Was man jedoch nicht tun sollte, ist sich vom Klappentext irritieren zu lassen, in dem davon die Rede ist, dass die Stämme eine „andere Art Staaten“ seien, die „sich nicht weniger erbittert als ihre Vorbilder in der realen Welt“ bekämpfen, „nur mit völlig anderen Mittel…“ Das ist nichts, was im Roman wirklich thematisiert wird – der Roman kommt mit nur wenig Action aus, ist dafür aber sehr nah an seinem Protagonisten und seinen Beziehungsgeflechten.
Wem ist das Buch also zu empfehlen? Nicht all jenen, die aufgrund des Klappentextes zugreifen würden und auf eine Art-Actionkracher hoffe – dafür umso mehr allen, die feinere Geschichten mit interessanten Charakteren schätzen. Denen empfehle ich das Buch uneingeschränkt.
Interessant macht das ganze auch, dass der Autor teilweise Dinge schildert, von denen er dank seiner Biographie wirklich Ahnung hat. Cory Doctorow wurde 1971 in Toronto geboren und lebt mit Frau und Tochter in London. Er ist Mitbegründer der Open Rights Group, einer Gruppe, die sich mit den Themen Liberalisierung des Urheberrechts, digitale Rechte und Datenschutz beschäftigt. Von 2002-2006 war er Vorsitzender der Abteilung Europa der Electronic Frontier Fountation, er arbeitete bei der UN und hat nach 2006 beschlossen, sich vermehrt auf das Schreiben zu konzentrieren.

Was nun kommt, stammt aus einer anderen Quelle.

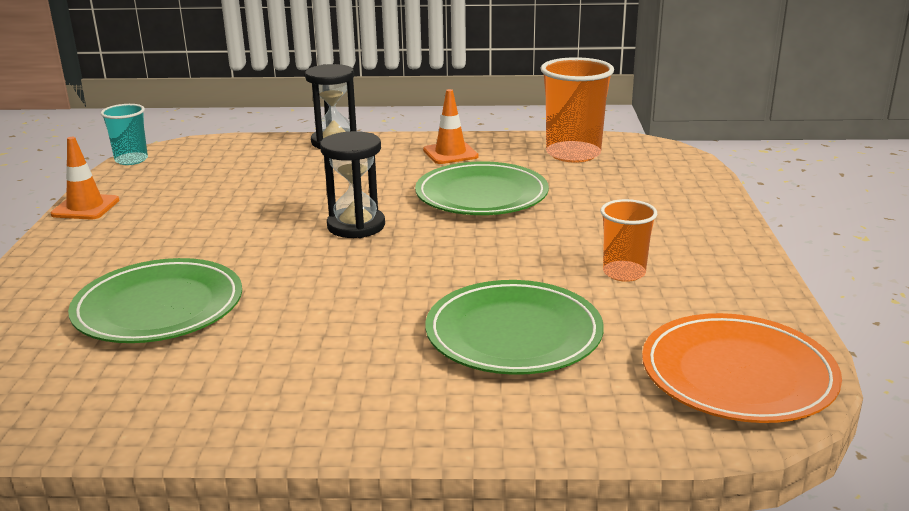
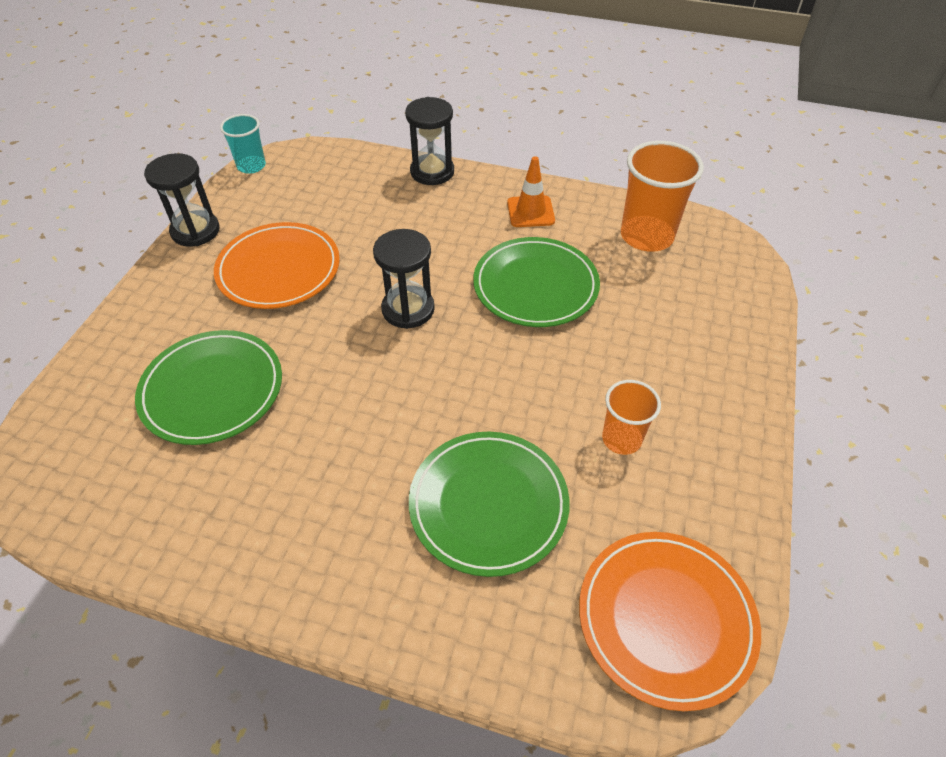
camera: 15 degrees right, 25 degrees up
(85, 207) = (195, 231): orange traffic cone -> black hourglass
(197, 220) = (279, 269): none -> orange plate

Passend zu seiner Grundhaltung veröffentlicht er alle seine Werke neben der gedruckten Form auch als pdfs, die der Creative Commons Lizenz unterliegen. Downloadbar sind diese auf Englisch auf seiner Webseite, oder auch auf deutsch beim heyne Verlag. Natürlich, und das gibt der Autor auch selbst zu, ist das auch eine gute Werbemaßnahme – denn wer will schon ein über 300 Seiten starkes pdf lesen…

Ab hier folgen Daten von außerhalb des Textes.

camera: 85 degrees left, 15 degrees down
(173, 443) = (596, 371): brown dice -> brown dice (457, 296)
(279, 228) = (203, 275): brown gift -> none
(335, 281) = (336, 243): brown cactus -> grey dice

Wer jedoch Cory Doctorows Stil kennenlernen will, findet auf der Homepage auch einige Kurzgeschichten, die, der Lizenz sei dank, auch in Übersetzung zu finden sind. U.a. eine mMn sehr interessante namens Scroogled, die einen über das Thema Datenschutz nachdenken lässt. Das alles und noch mehr auf Cory Doctorows Homepage.